* **Source text**:
I think its only the Tea 3 that has the non burn wand, certainly my Tea 1 doesn't.

I think it also depends on the tip as the original Tea 1 tips (straight sided with a small bevel) work better for cappuccino milk but the newer tips (more conical shaped) are better for micro foam. Some people say blocking one of the holes in the tip with a cocktail stick helps but I've not tried it myself.

My machine has the original tip but I find I can get acceptable micro foam if I use a small jug 12oz jug, which is just enough for a single drink... although I often find I overshoot and end up with milk/foam running down the sides of the jug.


----------



## centaursailing (Feb 27, 2012)

Jason1wood said:


> Have you tried to remove the plastic tube in the wand, if you have the non burn wand, it made a massive difference when I removed mine in the Verona.


I don't think there is one. I routinely remove the tip for cleaning when backflushing etc and haven't seen any evidence of a tube inside the wand. The Isomac Tea is reported to be 'moderate' in steaming power by a number of reviews I saw before purchasing it. The power is more than sufficient when using the 12oz pitcher and I like the consistent microfoam it produces.

* **Information supplied**:
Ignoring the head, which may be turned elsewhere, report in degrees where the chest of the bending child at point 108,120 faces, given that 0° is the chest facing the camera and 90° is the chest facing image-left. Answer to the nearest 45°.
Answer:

* **What the exercise asks**: Render this sentence from the steam-wand forum thread in French: "Some people say blocking one of the holes in the tip with a cocktail stick helps but I've not tried it myself."

* **Response box**: Certaines personnes affirment que boucher l'un des trous de l'embout avec une pique à cocktail aide, mais je ne l'ai pas essayé moi-même.